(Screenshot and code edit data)
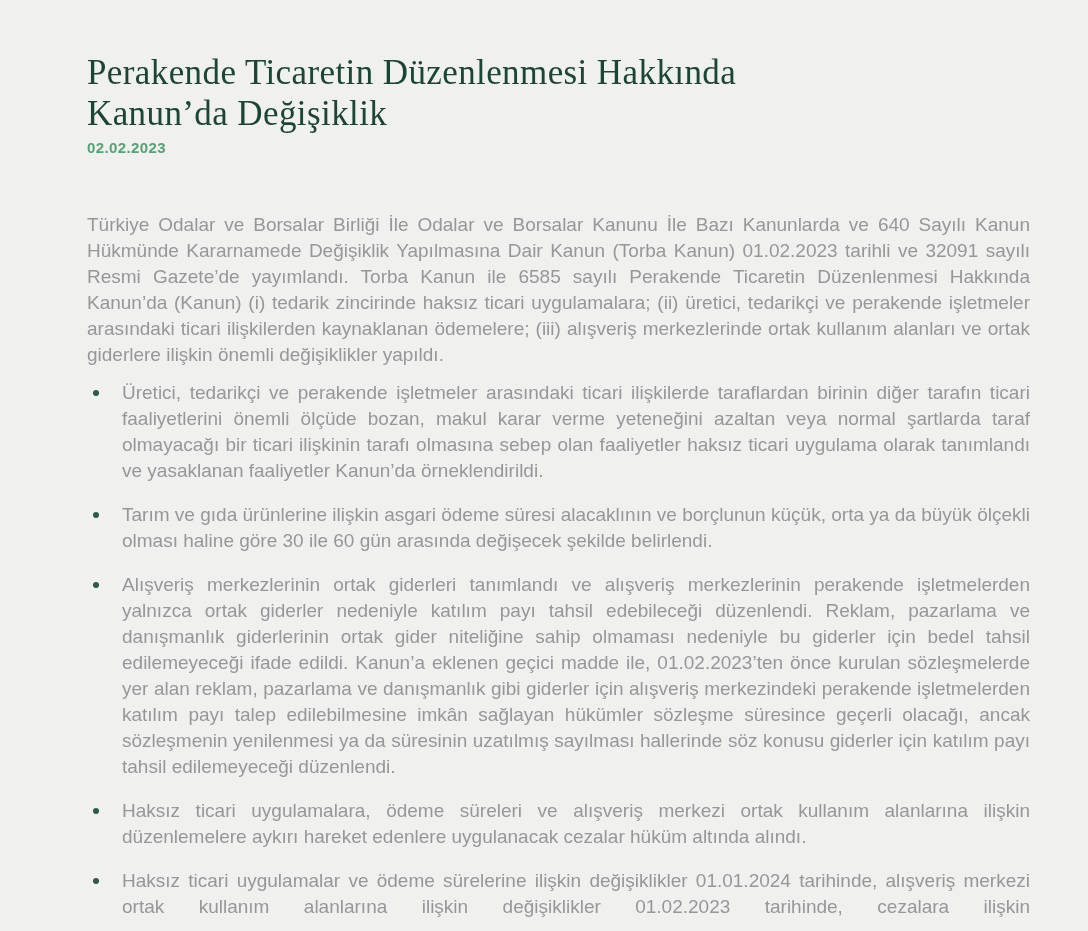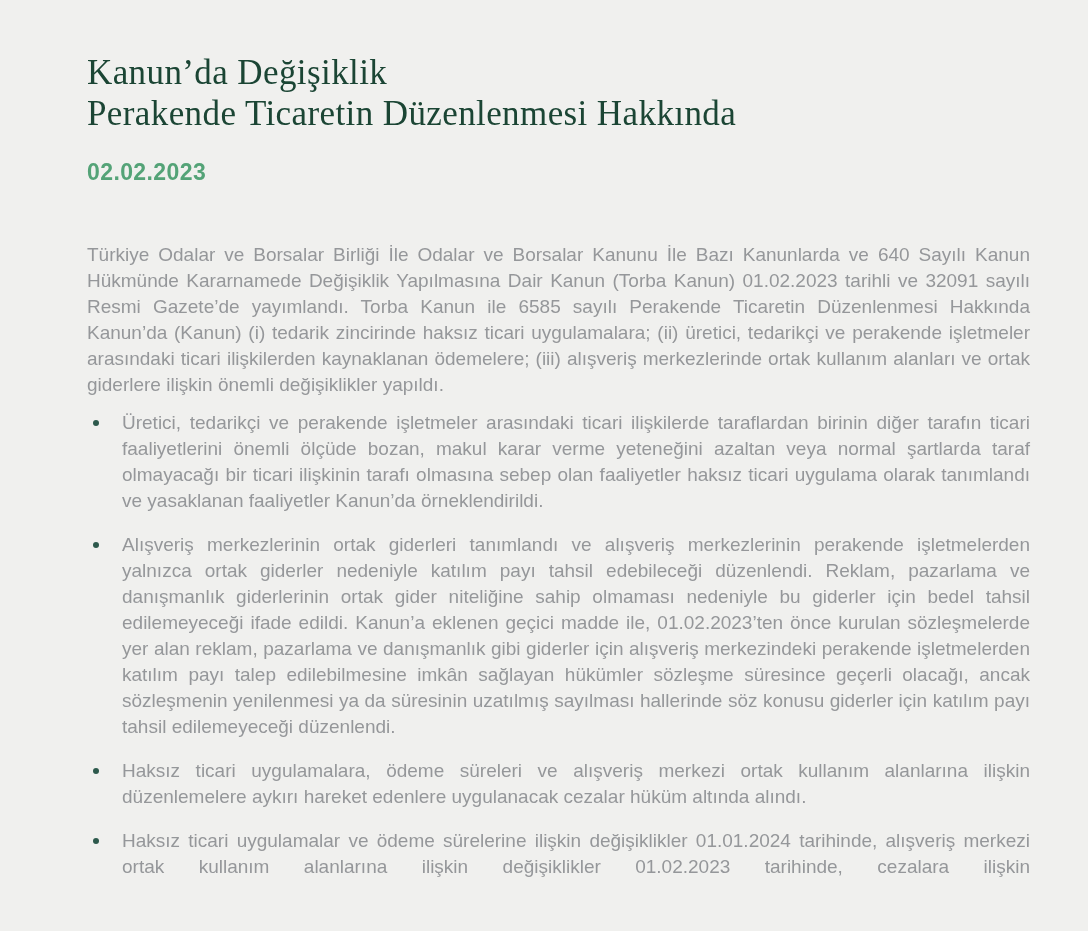--- a/index.html
+++ b/index.html
@@ -78,8 +78,8 @@
 <div class="page">
 
   <h1 class="title">
+    <span class="t-line">Perakende Ticaretin Düzenlenmesi Hakkında</span>
     <span class="t-line">Kanun’da Değişiklik</span>
-    <span class="t-line">Perakende Ticaretin Düzenlenmesi Hakkında</span>
   </h1>
 
   <div class="date">02.02.2023</div>

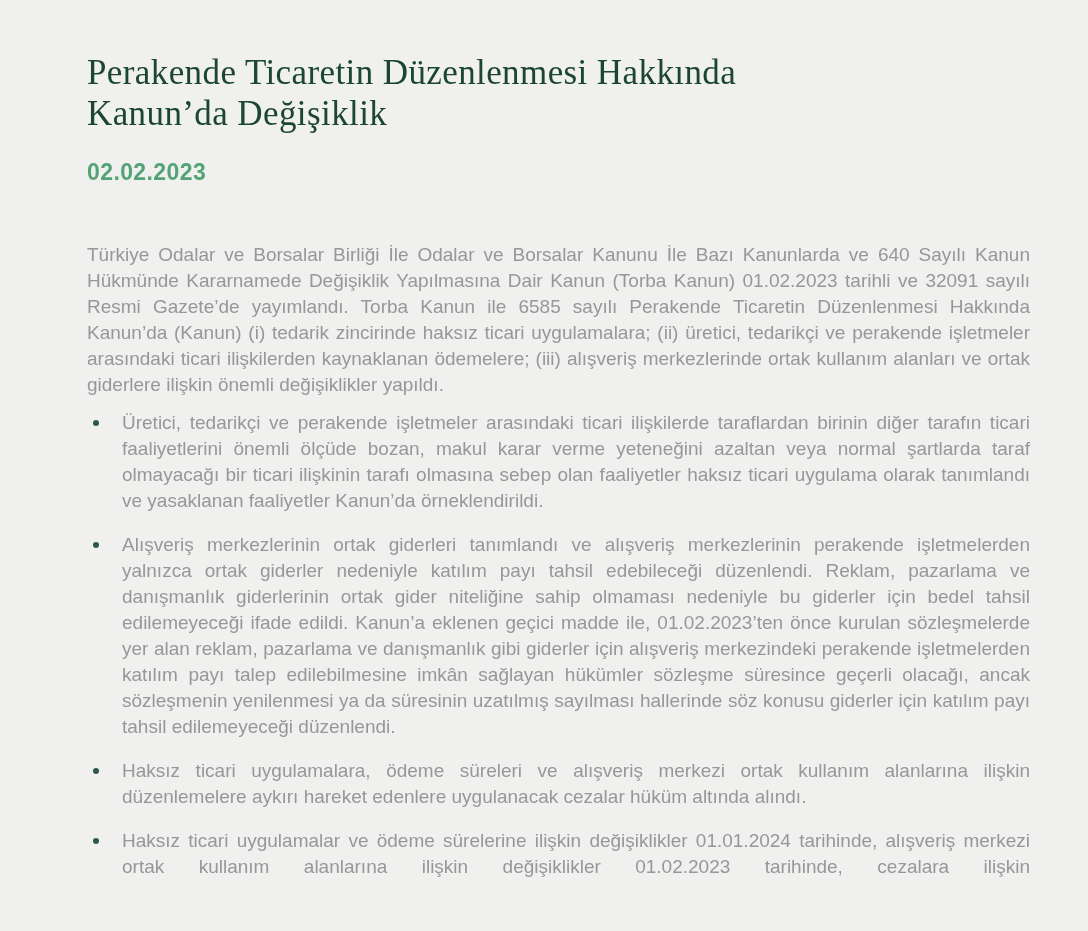--- a/index.html
+++ b/index.html
@@ -29,8 +29,8 @@
   }
   .title .t-line{display:block;}
   .date{
-    margin-top:25px;
-    font-size:23px;
+    margin-top:5px;
+    font-size:15px;
     font-weight:700;
     letter-spacing:0.4px;
     color:var(--accent);

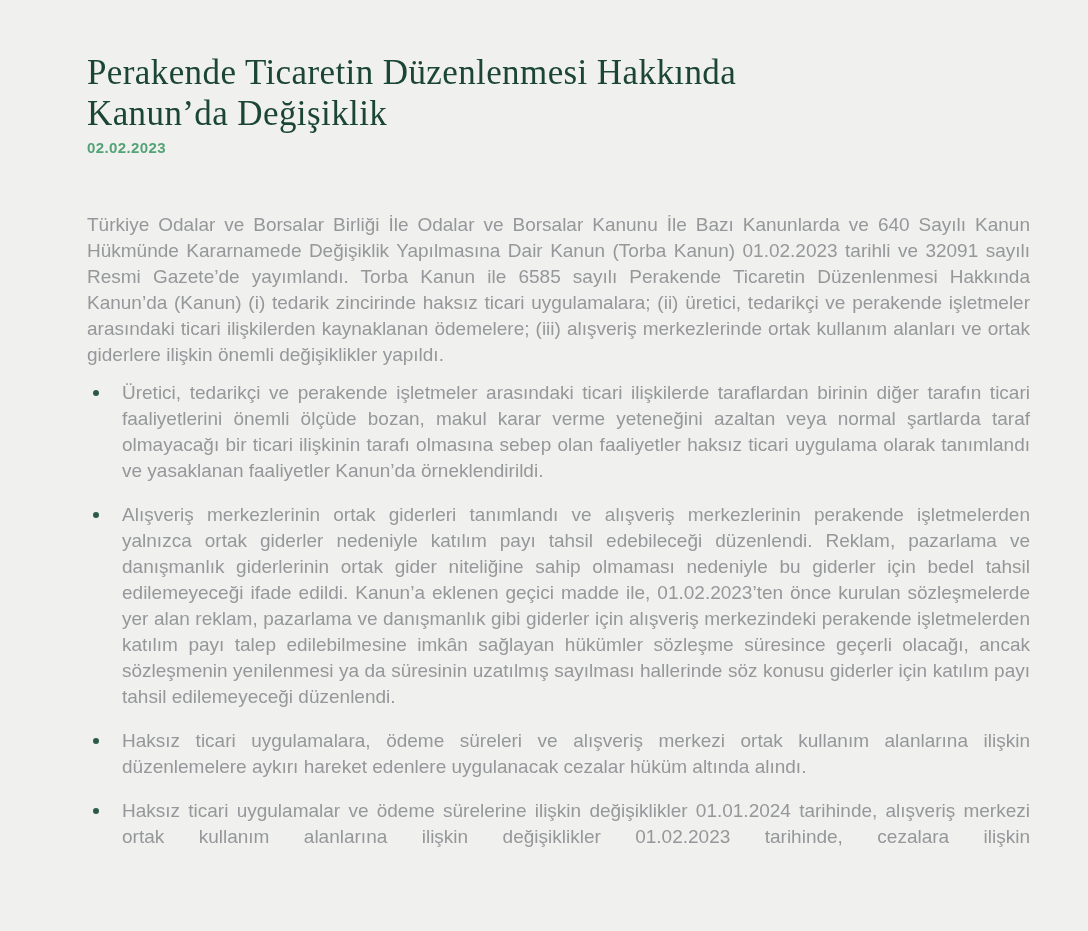--- a/index.html
+++ b/index.html
@@ -93,6 +93,10 @@
     </li>
     <li>
       <span class="dot"></span>
+      <span class="li-text">Tarım ve gıda ürünlerine ilişkin asgari ödeme süresi alacaklının ve borçlunun küçük, orta ya da büyük ölçekli olması haline göre 30 ile 60 gün arasında değişecek şekilde belirlendi.</span>
+    </li>
+    <li>
+      <span class="dot"></span>
       <span class="li-text">Alışveriş merkezlerinin ortak giderleri tanımlandı ve alışveriş merkezlerinin perakende işletmelerden yalnızca ortak giderler nedeniyle katılım payı tahsil edebileceği düzenlendi. Reklam, pazarlama ve danışmanlık giderlerinin ortak gider niteliğine sahip olmaması nedeniyle bu giderler için bedel tahsil edilemeyeceği ifade edildi. Kanun’a eklenen geçici madde ile, 01.02.2023’ten önce kurulan sözleşmelerde yer alan reklam, pazarlama ve danışmanlık gibi giderler için alışveriş merkezindeki perakende işletmelerden katılım payı talep edilebilmesine imkân sağlayan hükümler sözleşme süresince geçerli olacağı, ancak sözleşmenin yenilenmesi ya da süresinin uzatılmış sayılması hallerinde söz konusu giderler için katılım payı tahsil edilemeyeceği düzenlendi.</span>
     </li>
     <li>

● **Work request**
Please return all lines from the records that hold the word "font".

● **Your response**
-    font-size:23px;
+    font-size:15px;
     font-weight:700;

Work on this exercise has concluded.